El profeta, recordemos, es la persona que actúa como intermediaria entre Dios y los seres humanos. Muchos son conocidos desde el Antiguo Testamento. Jesús, aquí, se presenta como profeta y vemos que el trato que recibe de desconocimiento y menosprecio es una anticipación del que recibirá de su mismo pueblo en el momento de la Pasión.
¿Por qué será que, en ocasiones, cuando alguien cercano nos quiere ser un signo del Reino lo rechazamos? No damos crédito a lo que nos dice o a las cosas buenas que es capaz de hacer. Parece que lo bueno sólo puede venir de fuera o de alguien con reconocimiento social. Pareciera que las personas cercanas no pudieran representarnos a Dios.

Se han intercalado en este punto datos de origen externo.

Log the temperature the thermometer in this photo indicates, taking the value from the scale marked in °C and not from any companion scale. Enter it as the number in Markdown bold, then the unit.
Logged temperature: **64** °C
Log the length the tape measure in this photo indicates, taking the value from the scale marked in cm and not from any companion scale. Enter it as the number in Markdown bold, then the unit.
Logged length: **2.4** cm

Y, precisamente, Jesús quiere que nos fijemos en los que tenemos más cerca, sobretodo los más desfavorecidos en nuestra sociedad. Jesús, como estos pequeños, es menospreciado porque habla de injusticias, de amor al enemigo, de poner en común los bienes y los dones.
Este menosprecio impide que los corazones se abran y se puedan realizar milagros, es decir, hechos que cambien la dinámica de las relaciones y la mirada sobre la propia realidad.

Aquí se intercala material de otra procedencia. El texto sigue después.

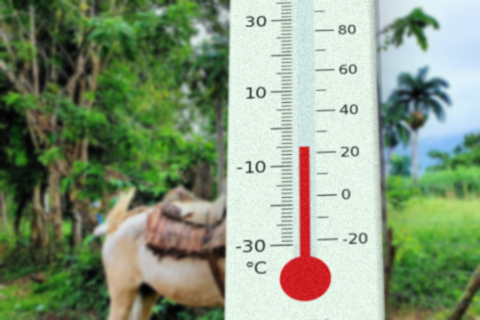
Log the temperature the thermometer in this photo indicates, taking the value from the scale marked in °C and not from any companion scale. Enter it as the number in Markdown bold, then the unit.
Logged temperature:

El Reino de Dios sólo es posible si se materializa. No puede quedarse en abstracción o en palabras que no se encarnan.
Hemos de aprender a leer la realidad, cada hecho, cada persona que se nos acerca, con la cual compartimos casa y alimento o simplemente nos cruzamos un momento durante el día, es profética. Sí, porque nos tiende un puente entre Dios y nosotros.
Hagamos un sencillo ejercicio. Observemos los alimentos que tenemos sobre la mesa al sentarnos a comer. Contemplemos en ellos la cantidad enorme de manos por los cuales han pasado desde su cultivo en la tierra, pasando por su traslado a las ciudades, su comercio, su elaboración… Cada mano es una persona y cada persona una historia de vida. Y dentro de cada vida está Dios.
Estas historias de vida no son neutras. Sufren y gozan y, desgraciadamente, en nuestras sociedades las más menospreciadas y las más invisibles son las personas que hay escondidas en los procesos económicos. Y si vamos más allá, no sólo los seres humanos, sino la naturaleza misma, en toda su extensión, también nos habla de Dios. Es profética, nos indica quiénes estamos siendo y hacia dónde iremos si no cambiamos de dirección en el presente.
Intentemos ver lo profético de la realidad cercana: nuestro cuerpo, las personas con las que convivimos, nuestro entorno rural o urbano, la huella que vamos dejando a nuestro paso. Detengámonos a escuchar a Dios en todo.